The affected modules are used in critical manufacturing settings, and Rockwell has released firmware updates for all of the modules. The Shadowserver Foundation, which tracks exploit activity and vulnerabilities, identified about 107 vulnerable modules exposed to the Internet on Thursday. One of the interesting aspects of this vulnerability is that researchers were able to identify the exploit and discover that an APT actor had also discovered the bug, before the actor actually used the exploit.
“Knowing about an APT-owned vulnerability before exploitation is a rare opportunity for proactive defense for critical industrial sectors.
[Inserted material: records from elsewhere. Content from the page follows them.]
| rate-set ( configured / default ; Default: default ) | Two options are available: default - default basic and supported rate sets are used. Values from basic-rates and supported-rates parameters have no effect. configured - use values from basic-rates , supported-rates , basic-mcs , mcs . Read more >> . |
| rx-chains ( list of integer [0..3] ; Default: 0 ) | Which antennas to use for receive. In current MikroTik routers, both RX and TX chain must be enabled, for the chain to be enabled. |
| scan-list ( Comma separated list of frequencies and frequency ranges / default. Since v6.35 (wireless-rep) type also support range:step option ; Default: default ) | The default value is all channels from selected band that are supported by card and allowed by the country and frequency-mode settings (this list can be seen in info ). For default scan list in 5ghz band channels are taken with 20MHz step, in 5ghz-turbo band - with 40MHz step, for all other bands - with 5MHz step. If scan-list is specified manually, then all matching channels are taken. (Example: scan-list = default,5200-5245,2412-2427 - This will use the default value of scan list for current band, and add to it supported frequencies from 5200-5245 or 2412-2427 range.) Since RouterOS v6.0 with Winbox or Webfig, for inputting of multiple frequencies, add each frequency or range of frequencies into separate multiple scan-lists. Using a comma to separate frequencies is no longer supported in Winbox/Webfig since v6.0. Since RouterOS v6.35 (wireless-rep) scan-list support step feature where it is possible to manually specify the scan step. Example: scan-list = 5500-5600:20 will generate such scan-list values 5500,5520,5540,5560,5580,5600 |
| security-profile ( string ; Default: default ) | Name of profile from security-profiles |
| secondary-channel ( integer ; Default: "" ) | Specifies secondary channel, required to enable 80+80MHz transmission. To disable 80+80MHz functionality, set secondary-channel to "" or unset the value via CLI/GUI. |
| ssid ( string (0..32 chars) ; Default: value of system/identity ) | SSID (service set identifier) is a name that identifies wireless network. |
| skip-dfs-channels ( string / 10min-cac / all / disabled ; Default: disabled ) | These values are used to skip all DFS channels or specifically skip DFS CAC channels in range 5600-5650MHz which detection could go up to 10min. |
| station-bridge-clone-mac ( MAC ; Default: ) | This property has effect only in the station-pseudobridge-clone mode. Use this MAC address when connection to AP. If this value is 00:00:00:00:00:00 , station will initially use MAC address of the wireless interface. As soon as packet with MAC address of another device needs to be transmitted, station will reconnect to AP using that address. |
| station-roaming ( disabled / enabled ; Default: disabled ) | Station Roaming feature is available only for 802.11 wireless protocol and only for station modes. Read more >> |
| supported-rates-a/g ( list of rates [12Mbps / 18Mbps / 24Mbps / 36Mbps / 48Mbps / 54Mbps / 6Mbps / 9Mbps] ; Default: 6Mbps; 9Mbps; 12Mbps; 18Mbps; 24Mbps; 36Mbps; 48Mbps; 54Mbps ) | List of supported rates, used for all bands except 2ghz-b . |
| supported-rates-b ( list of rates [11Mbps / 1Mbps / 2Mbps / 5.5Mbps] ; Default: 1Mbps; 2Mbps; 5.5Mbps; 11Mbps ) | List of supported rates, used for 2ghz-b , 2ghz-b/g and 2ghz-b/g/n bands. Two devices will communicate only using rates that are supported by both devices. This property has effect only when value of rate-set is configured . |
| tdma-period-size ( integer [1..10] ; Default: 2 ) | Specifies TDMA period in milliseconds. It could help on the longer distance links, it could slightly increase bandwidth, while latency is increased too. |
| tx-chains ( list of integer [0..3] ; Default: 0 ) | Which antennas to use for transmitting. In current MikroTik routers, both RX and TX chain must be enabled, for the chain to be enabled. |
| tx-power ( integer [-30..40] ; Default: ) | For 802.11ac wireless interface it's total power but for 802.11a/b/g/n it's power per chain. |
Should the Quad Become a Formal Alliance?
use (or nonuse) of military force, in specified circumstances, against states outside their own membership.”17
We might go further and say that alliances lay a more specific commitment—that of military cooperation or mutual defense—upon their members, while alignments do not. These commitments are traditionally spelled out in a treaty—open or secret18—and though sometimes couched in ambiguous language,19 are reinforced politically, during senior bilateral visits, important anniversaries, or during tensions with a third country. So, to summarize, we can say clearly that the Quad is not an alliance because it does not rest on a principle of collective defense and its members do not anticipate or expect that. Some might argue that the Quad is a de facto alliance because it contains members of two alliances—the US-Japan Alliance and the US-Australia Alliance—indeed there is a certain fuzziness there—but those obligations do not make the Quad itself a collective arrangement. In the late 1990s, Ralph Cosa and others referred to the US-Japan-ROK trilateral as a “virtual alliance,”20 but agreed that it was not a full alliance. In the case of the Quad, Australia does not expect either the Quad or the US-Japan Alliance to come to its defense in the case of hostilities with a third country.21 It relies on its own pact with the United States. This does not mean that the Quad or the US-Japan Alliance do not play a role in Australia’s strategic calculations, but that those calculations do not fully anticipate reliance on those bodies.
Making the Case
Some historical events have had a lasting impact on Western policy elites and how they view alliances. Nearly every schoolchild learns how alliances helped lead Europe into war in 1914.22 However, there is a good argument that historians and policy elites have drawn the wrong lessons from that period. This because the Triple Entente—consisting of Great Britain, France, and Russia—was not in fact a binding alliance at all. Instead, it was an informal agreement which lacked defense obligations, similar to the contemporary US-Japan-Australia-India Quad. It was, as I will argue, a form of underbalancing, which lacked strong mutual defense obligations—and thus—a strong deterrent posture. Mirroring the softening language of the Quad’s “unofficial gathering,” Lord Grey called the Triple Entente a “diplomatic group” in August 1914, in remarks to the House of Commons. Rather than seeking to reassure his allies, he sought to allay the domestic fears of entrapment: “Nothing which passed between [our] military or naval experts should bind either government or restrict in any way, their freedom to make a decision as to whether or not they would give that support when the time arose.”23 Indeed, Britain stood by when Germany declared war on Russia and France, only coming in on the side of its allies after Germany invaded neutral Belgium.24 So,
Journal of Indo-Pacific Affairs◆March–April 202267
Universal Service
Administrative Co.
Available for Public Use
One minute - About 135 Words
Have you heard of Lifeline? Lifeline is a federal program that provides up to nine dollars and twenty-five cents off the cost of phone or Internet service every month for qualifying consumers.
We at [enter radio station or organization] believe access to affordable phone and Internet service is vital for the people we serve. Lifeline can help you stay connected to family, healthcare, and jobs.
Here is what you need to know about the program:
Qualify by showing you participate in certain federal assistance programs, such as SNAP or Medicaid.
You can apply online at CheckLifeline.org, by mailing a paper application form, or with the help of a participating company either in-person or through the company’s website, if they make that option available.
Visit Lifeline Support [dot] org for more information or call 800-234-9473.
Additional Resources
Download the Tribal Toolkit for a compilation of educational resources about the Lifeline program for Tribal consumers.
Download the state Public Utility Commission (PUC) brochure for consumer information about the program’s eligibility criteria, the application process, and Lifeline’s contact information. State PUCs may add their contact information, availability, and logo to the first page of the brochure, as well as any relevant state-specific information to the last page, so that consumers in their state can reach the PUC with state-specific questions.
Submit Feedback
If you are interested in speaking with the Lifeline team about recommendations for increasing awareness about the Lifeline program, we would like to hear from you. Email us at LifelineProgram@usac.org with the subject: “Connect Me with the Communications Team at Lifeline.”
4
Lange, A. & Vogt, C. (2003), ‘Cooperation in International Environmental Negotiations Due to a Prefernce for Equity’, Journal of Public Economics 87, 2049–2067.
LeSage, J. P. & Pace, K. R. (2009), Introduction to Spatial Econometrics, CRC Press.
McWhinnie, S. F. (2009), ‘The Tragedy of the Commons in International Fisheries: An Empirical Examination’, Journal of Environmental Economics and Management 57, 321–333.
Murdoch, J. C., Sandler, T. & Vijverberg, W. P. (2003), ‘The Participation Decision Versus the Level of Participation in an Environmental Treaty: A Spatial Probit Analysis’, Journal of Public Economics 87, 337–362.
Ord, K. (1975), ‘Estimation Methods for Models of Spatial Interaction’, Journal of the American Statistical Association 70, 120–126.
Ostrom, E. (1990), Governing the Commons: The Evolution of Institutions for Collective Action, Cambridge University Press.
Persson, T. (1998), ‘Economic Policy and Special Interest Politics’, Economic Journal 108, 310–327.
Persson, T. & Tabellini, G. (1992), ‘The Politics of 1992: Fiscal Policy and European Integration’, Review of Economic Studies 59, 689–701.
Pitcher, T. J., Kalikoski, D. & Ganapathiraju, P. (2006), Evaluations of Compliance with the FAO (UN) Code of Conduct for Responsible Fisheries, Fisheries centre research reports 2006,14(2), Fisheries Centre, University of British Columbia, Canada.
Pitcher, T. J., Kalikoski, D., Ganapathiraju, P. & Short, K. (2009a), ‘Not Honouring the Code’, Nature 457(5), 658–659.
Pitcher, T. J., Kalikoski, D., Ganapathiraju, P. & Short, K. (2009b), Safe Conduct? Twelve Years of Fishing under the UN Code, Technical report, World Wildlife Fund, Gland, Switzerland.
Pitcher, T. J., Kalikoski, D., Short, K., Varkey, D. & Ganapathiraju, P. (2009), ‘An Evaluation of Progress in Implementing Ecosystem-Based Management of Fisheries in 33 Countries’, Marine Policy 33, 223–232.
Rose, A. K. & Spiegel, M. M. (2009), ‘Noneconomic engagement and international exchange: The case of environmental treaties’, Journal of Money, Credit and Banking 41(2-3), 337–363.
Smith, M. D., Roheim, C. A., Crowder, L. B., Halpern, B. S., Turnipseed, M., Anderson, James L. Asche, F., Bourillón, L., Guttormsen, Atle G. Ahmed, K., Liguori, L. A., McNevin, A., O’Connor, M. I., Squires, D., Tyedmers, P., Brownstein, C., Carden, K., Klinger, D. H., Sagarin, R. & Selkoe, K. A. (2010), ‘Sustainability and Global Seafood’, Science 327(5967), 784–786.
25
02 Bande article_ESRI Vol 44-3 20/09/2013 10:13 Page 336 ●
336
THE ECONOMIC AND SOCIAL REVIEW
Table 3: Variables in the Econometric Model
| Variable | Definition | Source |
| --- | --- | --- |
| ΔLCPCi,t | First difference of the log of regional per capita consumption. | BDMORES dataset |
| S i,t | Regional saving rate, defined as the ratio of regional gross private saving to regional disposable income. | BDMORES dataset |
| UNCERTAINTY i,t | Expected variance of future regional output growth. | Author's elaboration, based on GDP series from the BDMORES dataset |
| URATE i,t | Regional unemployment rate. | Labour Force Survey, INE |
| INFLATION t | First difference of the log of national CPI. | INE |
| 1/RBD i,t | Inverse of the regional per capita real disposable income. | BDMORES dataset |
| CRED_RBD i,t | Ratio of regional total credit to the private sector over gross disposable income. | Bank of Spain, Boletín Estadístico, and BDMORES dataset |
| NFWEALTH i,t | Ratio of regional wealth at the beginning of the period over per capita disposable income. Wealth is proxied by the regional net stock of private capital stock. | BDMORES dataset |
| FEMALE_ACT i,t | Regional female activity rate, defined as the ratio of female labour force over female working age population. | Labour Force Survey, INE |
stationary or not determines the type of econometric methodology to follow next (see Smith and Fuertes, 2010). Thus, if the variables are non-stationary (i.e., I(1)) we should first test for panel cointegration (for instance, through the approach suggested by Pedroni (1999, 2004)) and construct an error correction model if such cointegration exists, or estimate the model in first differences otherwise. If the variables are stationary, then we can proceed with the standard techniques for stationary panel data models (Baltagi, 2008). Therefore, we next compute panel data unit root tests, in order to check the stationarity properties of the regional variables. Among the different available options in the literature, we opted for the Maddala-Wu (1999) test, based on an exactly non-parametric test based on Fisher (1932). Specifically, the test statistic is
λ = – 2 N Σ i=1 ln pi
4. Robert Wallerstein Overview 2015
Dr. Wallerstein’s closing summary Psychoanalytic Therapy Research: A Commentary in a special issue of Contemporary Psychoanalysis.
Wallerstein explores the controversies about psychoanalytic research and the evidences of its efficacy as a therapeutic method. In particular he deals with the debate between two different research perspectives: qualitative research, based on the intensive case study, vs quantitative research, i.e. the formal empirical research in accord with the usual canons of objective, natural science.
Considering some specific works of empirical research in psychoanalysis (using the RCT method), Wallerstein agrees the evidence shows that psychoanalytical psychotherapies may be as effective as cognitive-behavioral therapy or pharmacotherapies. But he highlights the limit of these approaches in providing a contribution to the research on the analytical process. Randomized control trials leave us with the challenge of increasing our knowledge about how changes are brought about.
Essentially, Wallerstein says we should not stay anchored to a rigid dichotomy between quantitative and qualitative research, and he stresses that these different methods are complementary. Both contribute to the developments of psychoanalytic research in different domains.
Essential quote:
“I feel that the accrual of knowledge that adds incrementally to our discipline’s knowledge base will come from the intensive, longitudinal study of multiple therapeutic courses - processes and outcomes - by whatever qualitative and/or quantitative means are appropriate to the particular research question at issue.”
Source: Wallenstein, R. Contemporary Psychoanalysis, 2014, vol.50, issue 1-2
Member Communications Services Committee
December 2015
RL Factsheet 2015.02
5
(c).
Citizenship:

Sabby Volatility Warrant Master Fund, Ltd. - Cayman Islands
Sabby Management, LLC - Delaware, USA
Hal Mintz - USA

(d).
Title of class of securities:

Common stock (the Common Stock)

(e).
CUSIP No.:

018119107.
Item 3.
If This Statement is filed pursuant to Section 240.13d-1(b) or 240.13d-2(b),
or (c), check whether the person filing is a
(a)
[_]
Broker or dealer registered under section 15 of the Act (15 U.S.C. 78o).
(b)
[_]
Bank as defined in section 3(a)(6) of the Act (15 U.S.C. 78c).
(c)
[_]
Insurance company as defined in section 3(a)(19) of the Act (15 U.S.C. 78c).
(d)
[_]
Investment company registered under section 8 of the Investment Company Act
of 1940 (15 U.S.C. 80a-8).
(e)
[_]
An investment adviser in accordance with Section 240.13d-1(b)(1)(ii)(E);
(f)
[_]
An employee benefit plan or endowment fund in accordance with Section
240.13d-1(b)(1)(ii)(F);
The type of access provided by CVE-2023-3595 is similar to the zero-day employed by XENOTIME in the TRISIS attack. Both allow for arbitrary firmware memory manipulation, though CVE-2023-3595 targets a communication module responsible for handling network commands. However, their impact is the same,” researchers at iCS security firm Dragos said.
“Additionally, in both cases, there exists the potential to corrupt the information used for incident response and recovery. The attacker could potentially overwrite any part of the system to hide themselves and stay persistent, or the interfaces used to collect incident response or forensics information could be intercepted by malware to avoid detection.”
Organizations running affected Rockwell ControlLogix modules should install the updated firmware as soon as possible.